SINISCOLA. Il mare è un enorme scrigno di segreti che solo i veri conoscitori del pianeta blu sanno apprezzare e gli alunni dell’istituto Pira di Siniscola dimostrano che con la curiosità e una buona dose di studio, certi segreti è possibile vederli in diretta, grazie ad un piccolo sottomarino filoguidato a comando remoto chiamato Rov (remote operated vehicle).

La novità di questa complessa attività progettuale è che gli allievi, con la supervisione dei docenti di elettronica, hanno assemblato con buona autonomia questo dispositivo in collaborazione su internet con un gruppo di appassionati americani. «Il progetto – raccontano gli allievi dell’ultimo triennio del corso marittimo dell'Istituto Pira – ci ha subito incuriosito anche perché i docenti ci hanno orientati in un percorso formativo nuovo, fuori dai canoni tradizionali.
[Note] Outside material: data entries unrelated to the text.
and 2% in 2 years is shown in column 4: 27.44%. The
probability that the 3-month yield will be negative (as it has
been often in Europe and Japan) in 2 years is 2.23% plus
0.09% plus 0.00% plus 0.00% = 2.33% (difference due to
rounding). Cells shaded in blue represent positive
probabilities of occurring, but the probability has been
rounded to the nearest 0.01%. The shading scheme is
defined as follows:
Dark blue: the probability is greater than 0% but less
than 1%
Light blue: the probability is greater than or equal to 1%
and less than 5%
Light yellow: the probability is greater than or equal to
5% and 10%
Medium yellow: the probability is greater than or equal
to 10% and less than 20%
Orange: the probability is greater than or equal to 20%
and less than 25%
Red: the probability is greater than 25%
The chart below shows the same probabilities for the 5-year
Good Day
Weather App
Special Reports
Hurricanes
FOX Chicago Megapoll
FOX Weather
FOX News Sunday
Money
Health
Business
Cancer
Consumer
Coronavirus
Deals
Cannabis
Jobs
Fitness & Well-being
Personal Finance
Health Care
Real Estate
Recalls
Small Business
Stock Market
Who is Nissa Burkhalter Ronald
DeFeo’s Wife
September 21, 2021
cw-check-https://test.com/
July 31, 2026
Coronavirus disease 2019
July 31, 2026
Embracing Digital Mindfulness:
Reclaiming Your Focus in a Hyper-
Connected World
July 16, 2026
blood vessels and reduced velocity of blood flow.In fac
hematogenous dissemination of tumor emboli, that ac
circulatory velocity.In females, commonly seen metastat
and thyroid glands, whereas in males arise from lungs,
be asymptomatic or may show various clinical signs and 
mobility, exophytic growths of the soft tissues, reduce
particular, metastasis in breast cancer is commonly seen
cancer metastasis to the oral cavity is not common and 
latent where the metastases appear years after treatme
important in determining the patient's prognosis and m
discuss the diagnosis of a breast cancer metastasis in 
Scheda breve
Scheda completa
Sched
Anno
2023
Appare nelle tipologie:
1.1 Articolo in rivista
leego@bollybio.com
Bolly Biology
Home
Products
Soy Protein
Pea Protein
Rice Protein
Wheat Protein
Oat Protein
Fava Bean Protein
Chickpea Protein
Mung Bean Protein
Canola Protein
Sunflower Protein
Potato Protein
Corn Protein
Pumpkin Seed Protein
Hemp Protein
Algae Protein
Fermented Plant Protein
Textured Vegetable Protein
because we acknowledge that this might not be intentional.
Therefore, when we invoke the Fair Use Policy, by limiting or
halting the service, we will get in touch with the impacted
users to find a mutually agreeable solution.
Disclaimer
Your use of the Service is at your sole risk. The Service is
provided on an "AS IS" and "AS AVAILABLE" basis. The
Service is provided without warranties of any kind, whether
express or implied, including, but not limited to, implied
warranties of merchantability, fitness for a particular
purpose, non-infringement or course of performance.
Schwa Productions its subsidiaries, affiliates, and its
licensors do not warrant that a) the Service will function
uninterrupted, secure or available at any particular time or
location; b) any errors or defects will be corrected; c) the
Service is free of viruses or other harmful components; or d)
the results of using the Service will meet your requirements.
Vedere il Rov prendere forma un po’ alla volta è per noi motivo di vanto e soddisfazione». Gli insegnanti coordinatori da Massimiliano Carzedda e Vincenzo Contu hanno creato un gruppo di progetto orientato allo sviluppo di ulteriori iniziative che per ora è solo alla fase iniziale ma grazie alla collaborazione del Gac Sardegna Orientale, l’Ailun di Nuoro, la Lariso ed altri enti, si stanno individuando ulteriori sviluppi.

Il preside Vincenzo Di Giacomo si dichiara estremamente soddisfatto del risultato: «Grazie alla collaborazione della Guardia Costiera e del circolo nautico di La Caletta abbiamo trovato un modo innovativo per legare la formazione a scuola con le risorse del territorio e questo fa ben sperare per risultati scolastici degli allievi e l’incremento delle iscrizioni, si evidenzia inoltre come sia vitale per l’innovazione dei percorsi scolastici l’impegno e il lavoro dei docenti di questo istituto». Il Rov costruito dagli allievi è un impressionante concentrato di tecnologia, utilizza come propulsione speciali motori elettrici che permettono di movimentare il dispositivo con rapidità e sicurezza e scendere fino a 100 metri di profondità. Dotato

di illuminatori led e laser per la valutazione delle dimensioni è un grado di riportare all'operatore che si trova in superficie immagini nitide registrate in alta definizione. «Gli studenti supportati dai propri docenti hanno già utilizzato il Rov in diverse occasioni» conclude il dirigente.